ColorImageFormat.RawYuvResolution640x480Fps15 is not 32 bit but 16 bit per pixel


  • Exploring the Kinect for Windows SDK, I have discovered that the C# tooltip for ColorImageFormat.RawYuvResolution640x480Fps15 states:

    "YUV data (32 bits per pixel, layout corresponding to D3DFMT_LIN_UYVY). Resolution of 640 by 480 at 15 Frames per second."

    If this was true, then the size of the image data would be 640*480*(4 bytes) = 1228800

    Indeed, the size of the image data for all of the other ColorImageFormat at 640 by 480 is this size (1228800 bytes).

    However, when we collect the data under RawYuvResolution640x480Fps15, the size if the data is actually 614400 bytes.

    This indicates that ColorImageFormat.RawYuvResolution640x480Fps15 is not 32 bit but 16 bit per pixel.

    Is there any explanation for the discrepancy?

    As UYVY is one of the YUV 4:2:2 formats, could someone clarify how the data is laid out?

    • Edited by tom.anderson Tuesday, July 24, 2012 10:35 AM added image
    Tuesday, July 24, 2012 10:28 AM

All replies

  • Hello,

    The Raw YUV is encoded in "macro pixels" of 32-bits.  Each macro pixel is the data for 2 pixels which is why the math works out to 16-bits per pixel (even though it's actually 32-bits per macro pixel).

    A good description of the format can be found here:

    I hope this helps.

    -- Jon

    Friday, July 27, 2012 6:57 AM
  • Not to cause trouble, but the article you posted says: "Effective bits per pixel : 16". Although there are 32 bits per macropixel, the U, V each are used once while each Y is used twice per pixel.

    I've tried the conversions listed on but I'm not getting it right somewhere.

    Both the YUV 4:2:2 to RGB conversion listed here. (longer article) and (brief article) says: "To convert... 4:2:2 YUV to RGB, convert the YUV data to 4:4:4 YUV, and then convert from 4:4:4 YUV to RGB." Any hints on the conversion from 4:2:2 to 4:4:4?
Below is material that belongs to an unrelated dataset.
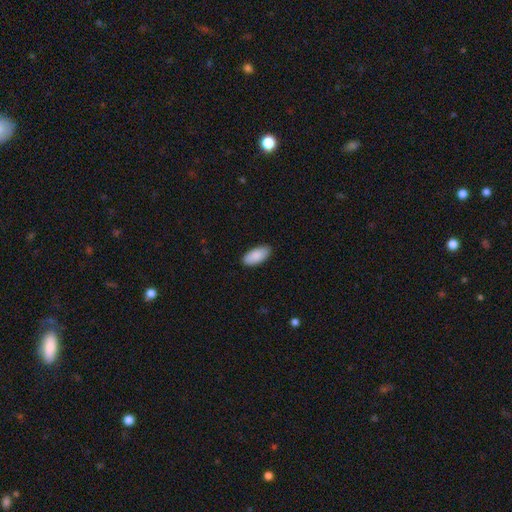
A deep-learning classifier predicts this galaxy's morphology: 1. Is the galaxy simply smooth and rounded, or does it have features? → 90% smooth, 6% star or artifact, 5% featured or disk.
    By the way I noticed that the RgbResolution640x480Fps30 seems to have a bit of a color issue around edges, such as a white edge. There will be red and blue striping, which indicates speed over quality. RawYuvResolution640x480Fps15 on the other hand provides a clearer image but at lower frame rate.
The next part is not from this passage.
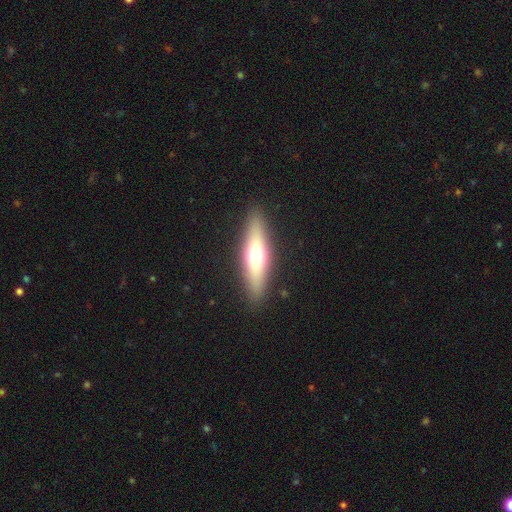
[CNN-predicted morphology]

    Friday, July 27, 2012 1:41 PM
  • Although it seemed to have a bug previously, I got the YUV444 to RGB888 conversion working. I'll post it here for anyone interested.

            // wikipedia
             private byte[] YUV444toRGB888(byte y, byte u, byte v)
                 var c = y - 16;
                 var d = u - 128;
                 var e = v - 128;
                 byte r = clamp((298 * c + 409 * e + 128) >> 8);
                 byte g = clamp((298 * c - 100 * d - 208 * e + 128) >> 8);
                 byte b = clamp((298 * c + 516 * d + 128) >> 8);
                 byte a = (byte)255;
                 return new byte[] { r, g, b, a };

    And the code for a clamp is something like:

            private byte clamp(int p)
                return p < 0 ? (byte)0 : p > 255 ? (byte)255 : (byte)p;

    • Edited by twocs Friday, July 27, 2012 5:44 PM Code block cleanup
    Friday, July 27, 2012 5:39 PM
  • Hi Tom,

    Here's a diagram of the data stream and an explanation:

    The UYVY | UYVY | UYVY chunks are the individual 8-bit values of Y, U, and V.

    When you want to convert to RGB you process the stream in 4-byte values per 2 pixels.  There is a "Y" value for each pixel.  The "U" and "V" values are shared so you use the same U and V for both pixels.

    Once you've duplicated the U and V terms, you now have a YUV value for each of the 2 pixels which can be converted to RGB using the formula:

    r = clamp(y + 1.402 * (v - 128));
    g = clamp(y - 0.344 * (u - 128) - 0.714 * (v - 128));
    b = clamp(y + 1.772 * (u - 128));

    If you're familiar with YUV or you investigate online you'll come across the terms YCbCr.  The formula above is for YCbCr, most times when a digital format is described as "YUV" it's actually YCbCr.

    The idea behind this pixel format is to store a "Y" term (luminance) for each pixel and share the "U" and "V" terms for both pixels.  The reason this is done is because the human eye can distinguish the luminance or brightness of a pixel a little better than the color values.  Because of this we share the color terms across 2 pixels.  If you were to set the color terms of the formula to 0 you'll notice it turns into r = b= g = y. This result would yield a grayscale image.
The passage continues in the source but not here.